Q: These days, the use of plastics — a major component in flexible packaging — seems to be under attack. How should the industry address this issue?

A: Again, we have to address it with science and education. Where many policy makers are reacting emotionally to the issue of plastic pollution and packaging waste, FPA and its members as well as the entire supply chain should be responding with data and real solutions. This includes life-cycle analyses of flexible packaging versus traditional packaging types, showing a reduction in water and energy use, greenhouse gas emissions, and material to landfill, which are core sustainability features. This also includes support and incentives for viable end-of-life management solutions and work on valuable end markets.

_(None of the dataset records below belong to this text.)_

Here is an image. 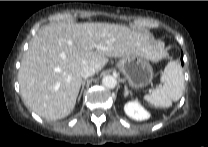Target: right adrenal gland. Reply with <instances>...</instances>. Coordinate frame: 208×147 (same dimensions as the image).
Returning <instances> with one entry per match:
<instances>
[{
    "mask_svg": "<svg viewBox=\"0 0 208 147\" xmlns=\"http://www.w3.org/2000/svg\"><path fill=\"white\" fill-rule=\"evenodd\" d=\"M85 83H86V80H83L82 81V84H81V91H80V94H79V97H78V101L80 100V98L82 96V92L84 90Z\"/></svg>",
    "mask_w": 208,
    "mask_h": 147,
    "instance_id": "right-adrenal-gland-1",
    "label": "right adrenal gland"
}]
</instances>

Q: Please comment on how 2019 went for FPA and what you feel its major achievements were during the last year.

A: 2019 presented FPA and its membership with the most challenging year yet regarding legislation that could negatively impact its market. Not surprisingly, the industry rose to the occasion and brought forth concrete solutions and alternatives to the bills we saw introduced at both the state and federal levels. While none of the bills were passed in 2019, they will be back in 2020. We will continue to work with other associations, NGOs and academia to provide real solutions and avoid the unintended consequences of short-sided bans and taxes, which may sacrifice flexible packaging for less environmentally beneficial alternatives.